2600 is the original hacker’s heaven. This site organized the lifestyle of hacking into a loosely cohesive forum for hackers and hacker wannabes to share information. If you’re interested in the latest hacking initiatives, directions, and lawsuits, this site is for you.
Zambeel is a pseudo search engine Web portal that offers links to software and training courses in “how to hack.” If you are a would-be hacker but don’t know where to begin, this might be a good place to start.
THIS WEEK’S NASTY WINDOWS WORRIES
The following information is from www.symantec.com.
W32.Netsky.P@mm is a mass-mailing worm that uses its own SMTP engine to send itself to the e-mail addresses it finds when scanning hard drives and mapped drives. The “sender” of the e-mail is spoofed, and its subject line and message body of the e-mail vary. The attachment name varies with .exe, .pif, .scr, or .zip file extensions. This worm also tries to spread itself via various file-sharing methods by copying itself into directories with an enticing file name.
W32.Witty.Worm uses a vulnerability in ICQ parsing by ISS products. The worm sends itself to multiple IP addresses on source port 4000/UDP and a random destination port. The worm is a memory-only-based threat and does not create files on the system. This worm has a payload of overwriting random sectors of a random hard disk.
Download.Chamber displays a (configurable) fake error message when it is executed. While the message is displayed, it downloads a potentially malicious file from a configurable URL to a configurable location on your computer.

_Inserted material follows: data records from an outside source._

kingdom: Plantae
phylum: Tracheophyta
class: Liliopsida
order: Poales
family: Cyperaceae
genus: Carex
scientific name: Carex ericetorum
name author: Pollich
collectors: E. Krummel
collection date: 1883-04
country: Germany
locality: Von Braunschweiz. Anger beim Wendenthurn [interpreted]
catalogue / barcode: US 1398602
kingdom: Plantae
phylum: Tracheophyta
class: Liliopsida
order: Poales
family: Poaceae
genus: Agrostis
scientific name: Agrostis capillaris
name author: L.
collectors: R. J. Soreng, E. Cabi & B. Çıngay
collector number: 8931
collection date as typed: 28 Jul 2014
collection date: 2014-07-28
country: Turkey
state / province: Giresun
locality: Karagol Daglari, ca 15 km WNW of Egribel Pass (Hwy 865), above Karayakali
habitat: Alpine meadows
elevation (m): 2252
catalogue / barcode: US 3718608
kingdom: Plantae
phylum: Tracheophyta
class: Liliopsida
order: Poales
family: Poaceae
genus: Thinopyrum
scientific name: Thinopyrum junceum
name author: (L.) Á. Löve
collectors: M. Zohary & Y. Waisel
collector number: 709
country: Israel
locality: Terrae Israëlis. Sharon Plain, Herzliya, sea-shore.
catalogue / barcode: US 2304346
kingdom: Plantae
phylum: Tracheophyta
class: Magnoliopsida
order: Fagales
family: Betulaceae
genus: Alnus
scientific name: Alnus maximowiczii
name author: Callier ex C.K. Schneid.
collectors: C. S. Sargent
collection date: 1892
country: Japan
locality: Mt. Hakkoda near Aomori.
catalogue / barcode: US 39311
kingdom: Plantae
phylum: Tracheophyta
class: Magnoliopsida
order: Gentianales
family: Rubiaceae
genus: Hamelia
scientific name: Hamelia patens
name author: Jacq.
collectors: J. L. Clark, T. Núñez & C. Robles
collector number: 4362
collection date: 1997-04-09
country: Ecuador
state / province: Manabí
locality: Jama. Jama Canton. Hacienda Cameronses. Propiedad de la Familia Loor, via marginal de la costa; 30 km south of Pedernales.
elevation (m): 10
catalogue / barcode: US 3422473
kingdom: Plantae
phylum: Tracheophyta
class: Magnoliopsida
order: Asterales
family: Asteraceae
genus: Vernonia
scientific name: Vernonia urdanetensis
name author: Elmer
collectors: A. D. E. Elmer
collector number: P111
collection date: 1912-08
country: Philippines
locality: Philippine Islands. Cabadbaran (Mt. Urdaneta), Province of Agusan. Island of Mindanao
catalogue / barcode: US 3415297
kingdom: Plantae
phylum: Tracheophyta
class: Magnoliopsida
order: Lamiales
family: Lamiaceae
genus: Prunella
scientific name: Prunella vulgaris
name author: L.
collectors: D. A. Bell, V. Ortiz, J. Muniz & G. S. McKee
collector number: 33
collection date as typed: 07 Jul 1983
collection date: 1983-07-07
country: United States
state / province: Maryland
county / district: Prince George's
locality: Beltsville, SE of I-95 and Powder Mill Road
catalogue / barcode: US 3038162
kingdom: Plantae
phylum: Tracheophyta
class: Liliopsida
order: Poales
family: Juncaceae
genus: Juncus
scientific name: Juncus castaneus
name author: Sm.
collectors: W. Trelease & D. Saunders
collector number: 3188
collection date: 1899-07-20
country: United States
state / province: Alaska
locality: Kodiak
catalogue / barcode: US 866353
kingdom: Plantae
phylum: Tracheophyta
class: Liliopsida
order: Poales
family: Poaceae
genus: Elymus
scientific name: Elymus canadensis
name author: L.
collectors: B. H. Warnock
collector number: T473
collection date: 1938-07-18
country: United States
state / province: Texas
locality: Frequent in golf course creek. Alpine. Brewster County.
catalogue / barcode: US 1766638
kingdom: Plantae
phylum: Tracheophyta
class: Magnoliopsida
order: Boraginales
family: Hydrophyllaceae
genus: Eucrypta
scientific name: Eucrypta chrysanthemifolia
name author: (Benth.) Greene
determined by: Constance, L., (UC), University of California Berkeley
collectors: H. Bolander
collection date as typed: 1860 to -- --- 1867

Download.Chamber.Kit a kit that allows an attacker to create a downloader. The file that it creates is detected as Download.Chamber.
Trojan.Bookmarker.G modifies Internet Explorer settings, adds bookmarks to Internet Explorer Favorites, and downloads other programs.
Trojan.Linst attaches itself to Internet Explorer and sends information to a Web server.
Trojan.Regsys modifies registry settings and delete files from an infected system.
W32.HLLW.Antinny.G worm is a variant of W32.HLLW.Antinny. It spreads using the Winny file-sharing network. The worm steals personal information, including name, e-mail, and files, and sends it to a file-sharing network. The worm has the Notepad icon or a Windows folder icon.
W32.HLLW.Polybot is a worm that attempts to spread through network shares that have weak passwords, and allows attackers to access an infected computer using a predetermined IRC channel. The worm uses multiple vulnerabilities to spread, including the DCOM RPC vulnerability (described in Microsoft Security Bulletin MS03-026) using TCP port 135; the RPC locator vulnerability (described in Microsoft Security Bulletin MS03-001) using TCP port 445; and the WebDav vulnerability (described in Microsoft Security Bulletin MS03-007) using TCP port 80.
PTF’s AND FIXES FOR OS/400 AND RELATED PROGRAMS
IBM released the latest cumulative package for V5R2 customers on January 21.
The latest HIPER package was released March 3.
The Database Group PTF was updated February 26.